The role of medical affairs has always been to ensure that scientific grounding and medical expertise guide pharma’s interface with the outside world.
As partners to healthcare professionals, the medical affairs teams of today face increasing challenges. Expectations around speed to market and value provision, the growing volume and complexity of data, and the demand to adapt to a multitude of stakeholders – with different needs and interests – means both mental and practical agility, at speed, have become ever more critical.

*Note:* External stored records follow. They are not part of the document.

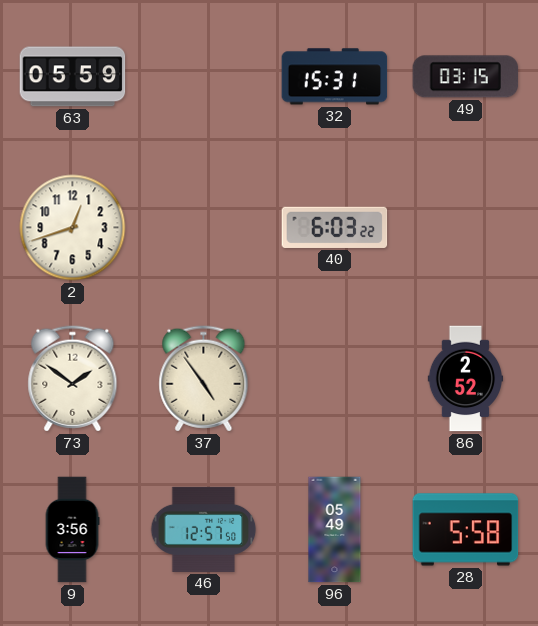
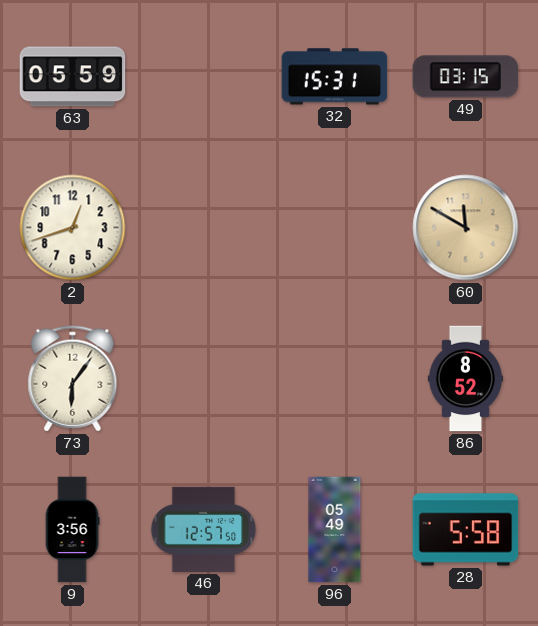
40: 6:03 -> none
60: none -> 11:50
73: 1:51 -> 6:06
37: 4:54 -> none
86: 2:52 -> 8:52
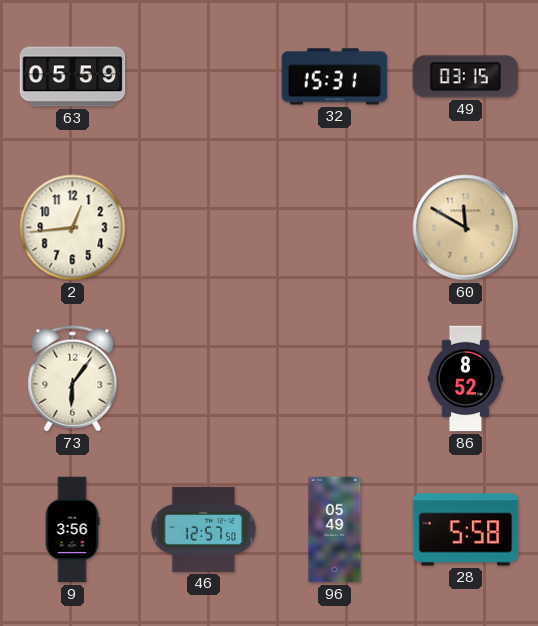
2: 12:42 -> 12:44
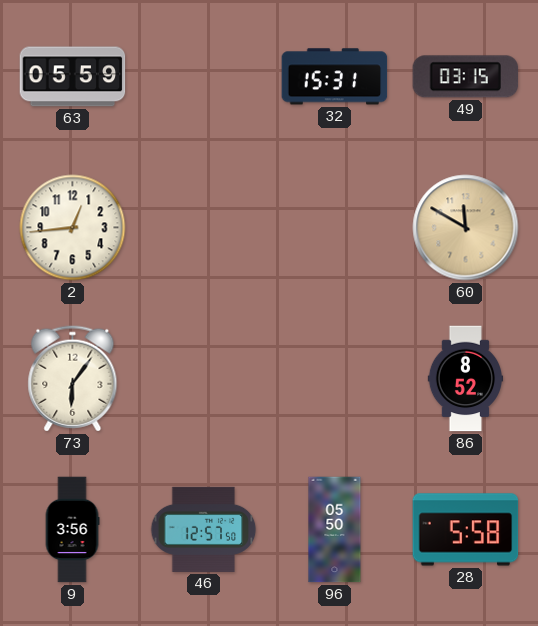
96: 05:49 -> 05:50
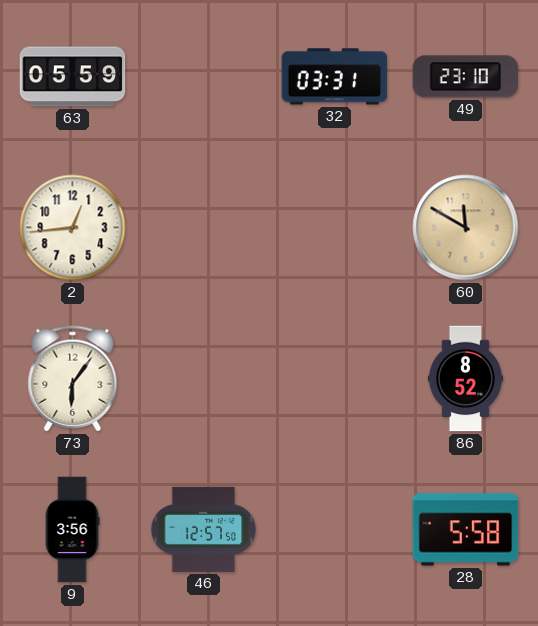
32: 15:31 -> 03:31
49: 03:15 -> 23:10
96: 05:50 -> none
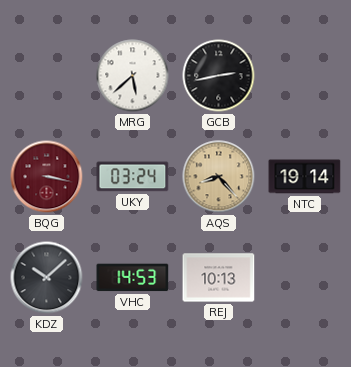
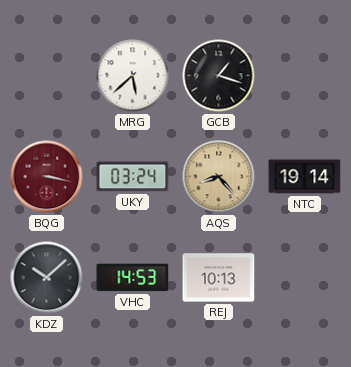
GCB: 2:43 -> 1:18
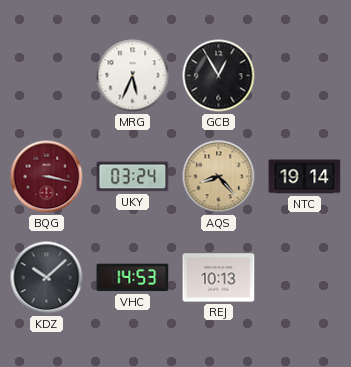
MRG: 5:38 -> 5:34
GCB: 1:18 -> 12:55
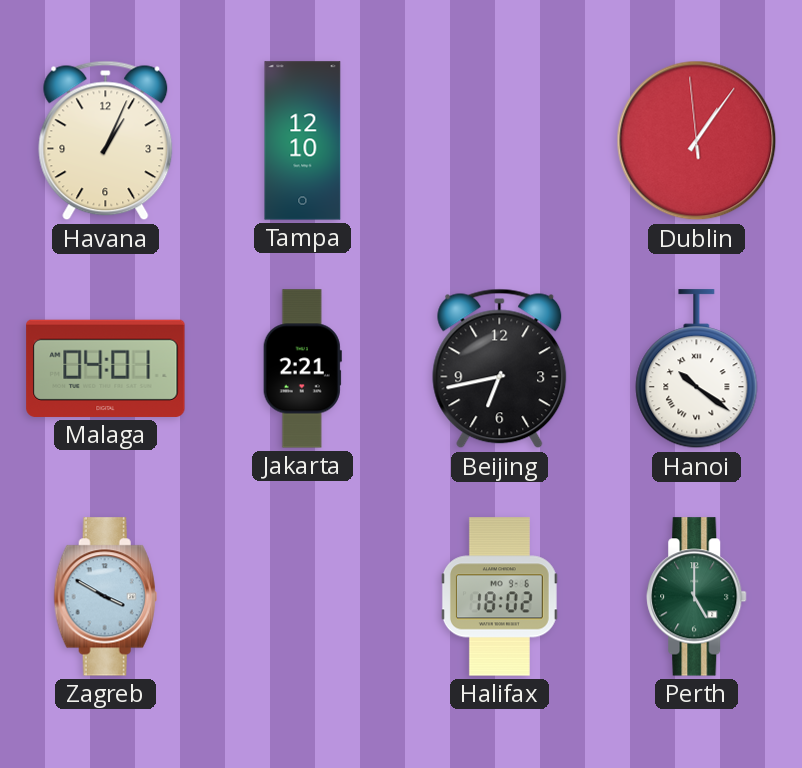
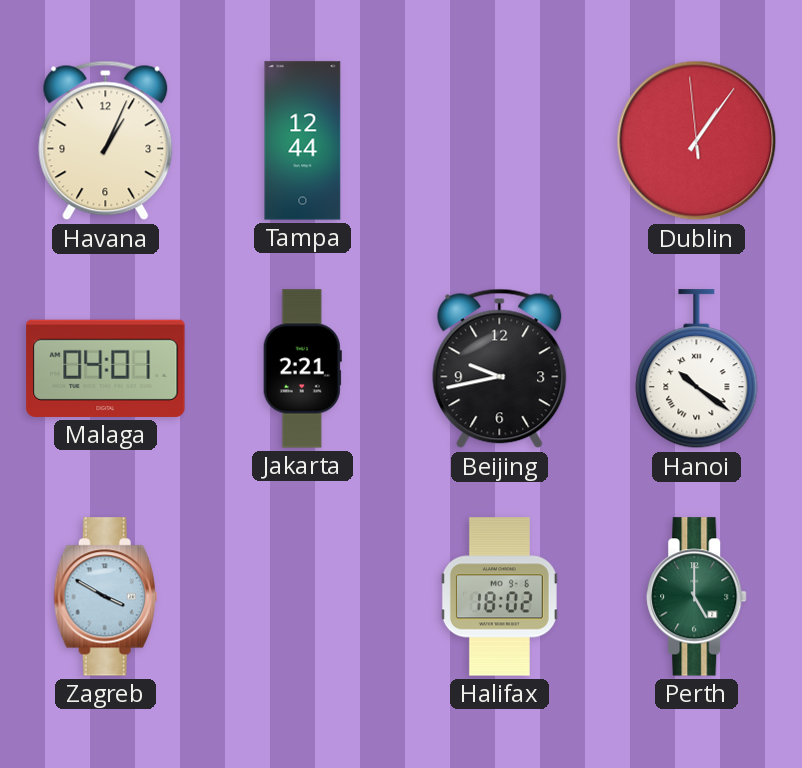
Tampa: 12:10 -> 12:44
Beijing: 6:43 -> 9:43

And not only is medicine changing more rapidly than ever, but it’s doing so amid cultural and societal shifts that change the way information is assimilated, communicated and received. Medical affairs teams must increasingly deal with:
- An evolving competitive set, including new entities marketing their own drugs, unburdened by the complexities of larger, more established companies
- The rapid dissemination of information on non-traditional channels, calling for an ‘always-on’ approach to identify trends and combat misinformation
- Geopolitical events – from supply chain disruption and policy changes to a shifting political focus – requiring careful integration of varied perspectives and cultural nuance.

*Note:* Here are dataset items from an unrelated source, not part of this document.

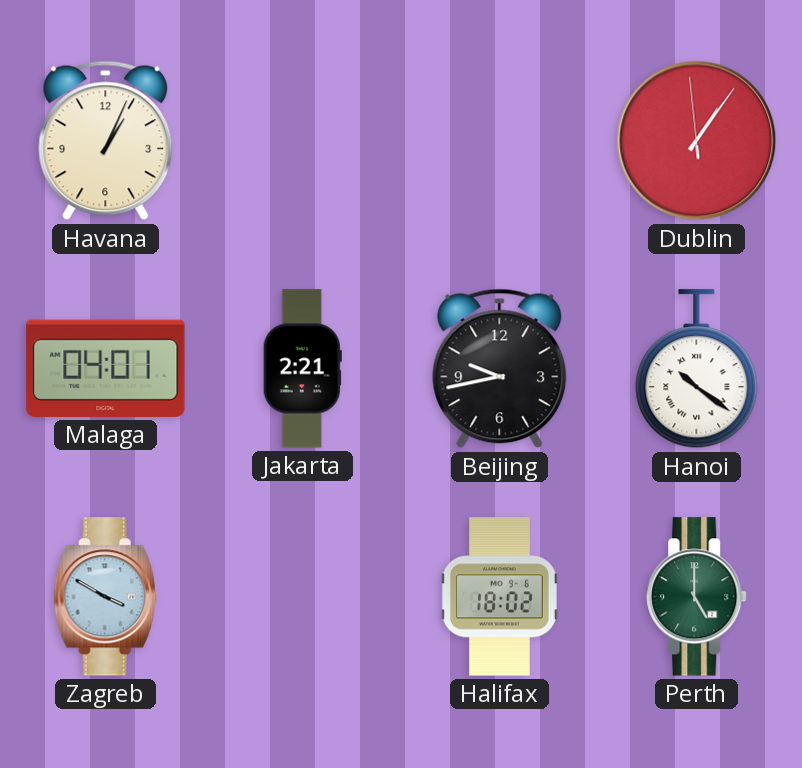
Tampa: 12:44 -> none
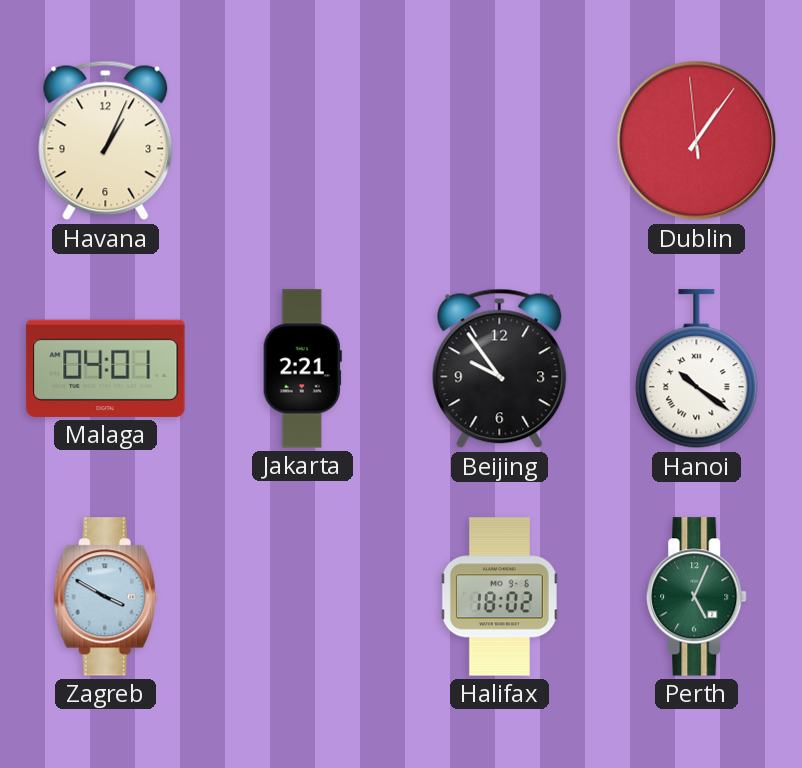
Beijing: 9:43 -> 9:54
Perth: 5:00 -> 5:04
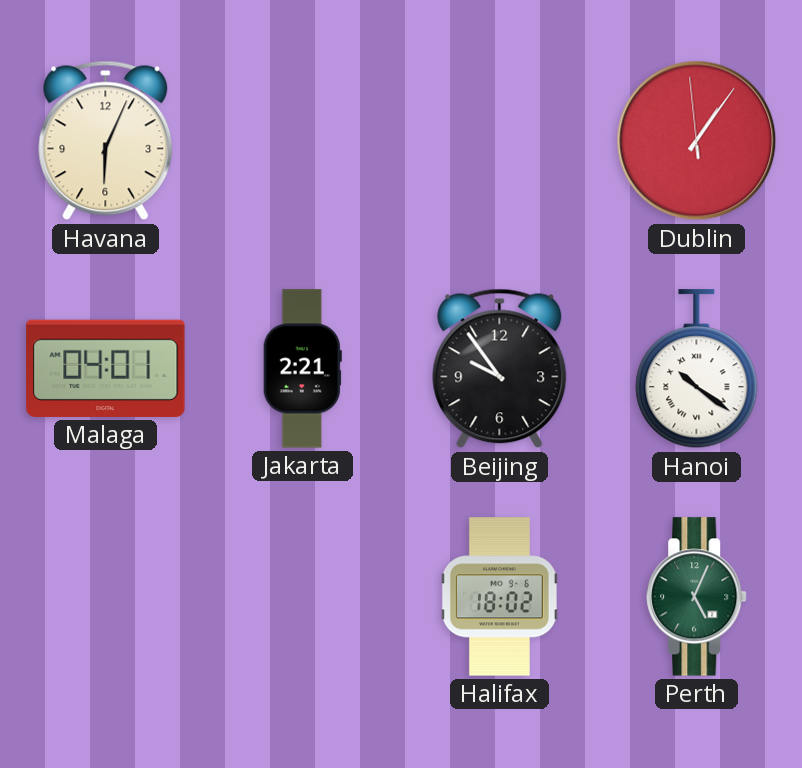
Havana: 1:04 -> 6:04
Zagreb: 3:50 -> none
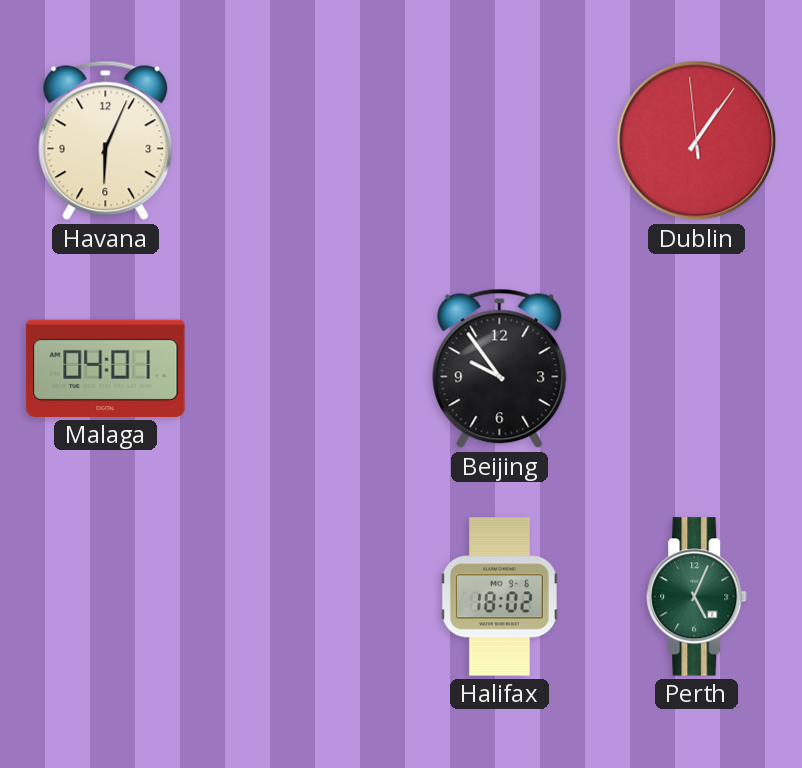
Jakarta: 2:21 -> none
Hanoi: 10:21 -> none
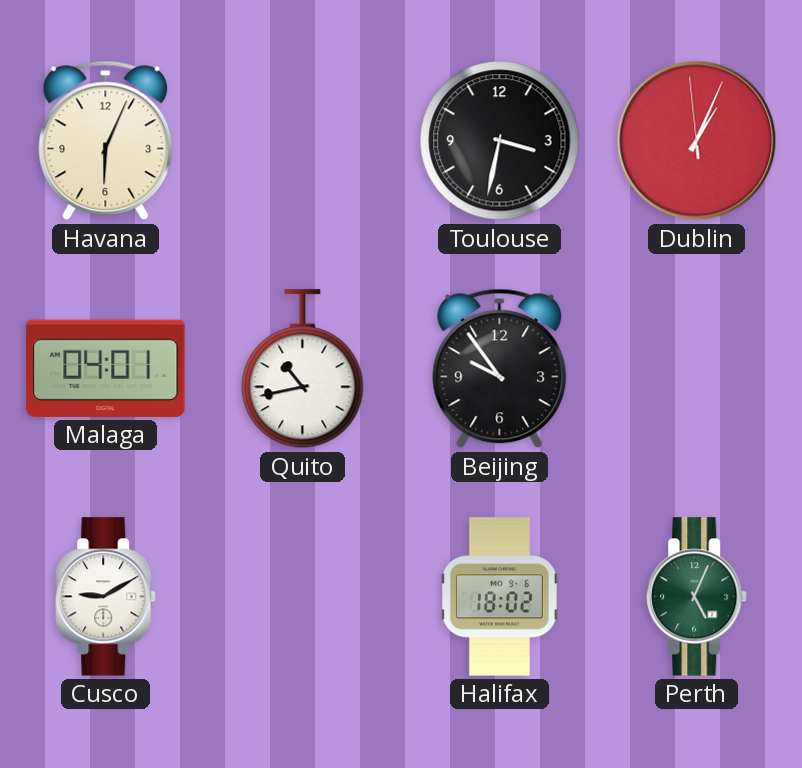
Toulouse: none -> 3:32
Dublin: 1:05 -> 1:03
Quito: none -> 10:43
Cusco: none -> 9:10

This constant barrage of new and varied challenges necessitates that medical affairs teams evaluate and communicate the scientific and clinical data through a more holistic lens.

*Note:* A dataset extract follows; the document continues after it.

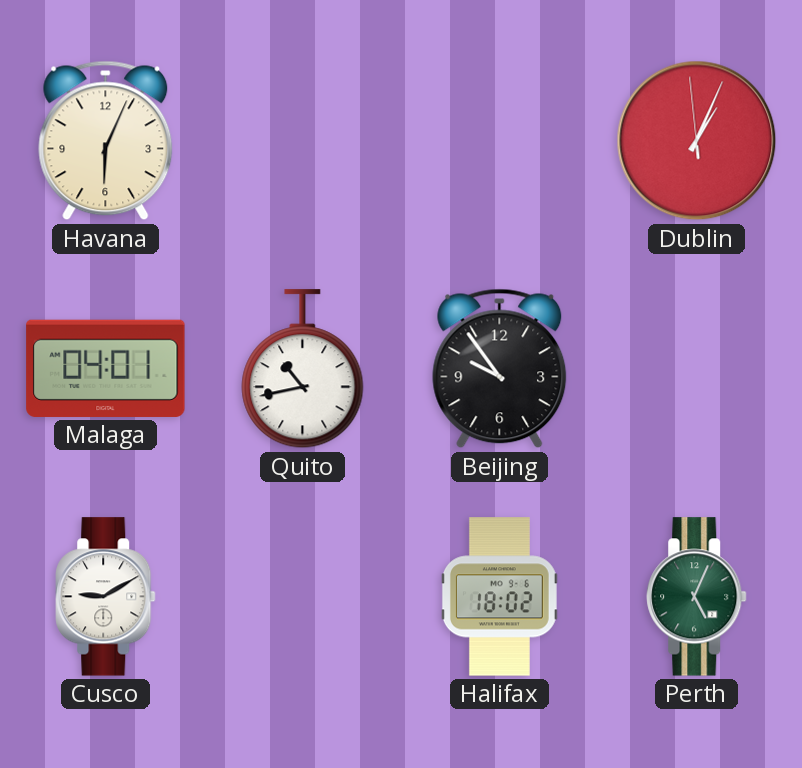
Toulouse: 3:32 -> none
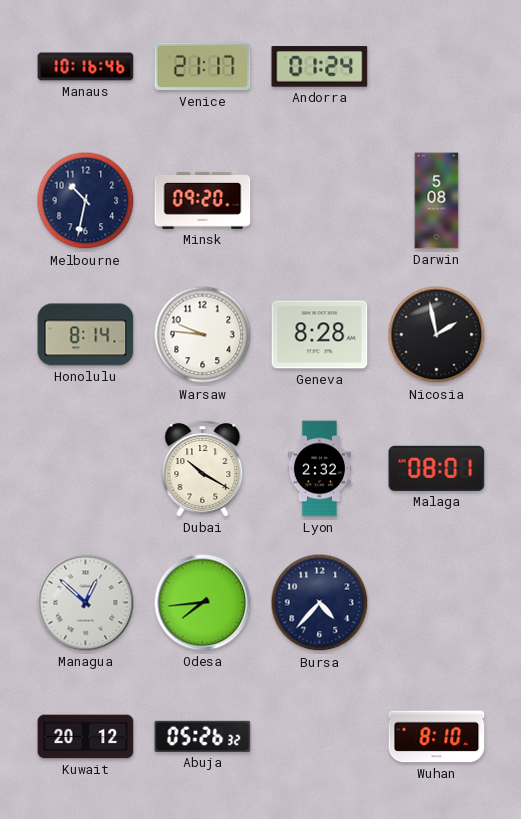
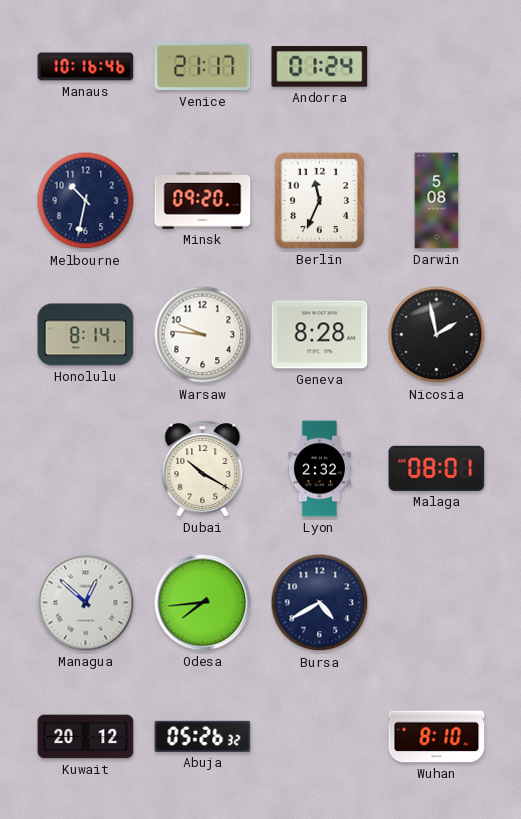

Generative artificial intelligence (AI) will most certainly support a more agile medical affairs approach, with tools to rapidly interrogate large and diverse data sets and equip teams with timely insights and content to respond to changing market discourse. Importantly, however, is to ensure that decisions and any AI outputs are informed by multiple perspectives, making sure data points on science and trends are contextualised with human experience and the societal landscape.
Medical affairs is no longer just a guardian of scientific integrity – it is a driving force in shaping the future of healthcare, ensuring that medicine can be effectively integrated into changing landscapes. The pivotal role that medical affairs plays nowadays is not only demonstrated through the complexities of science, but by the agility of response.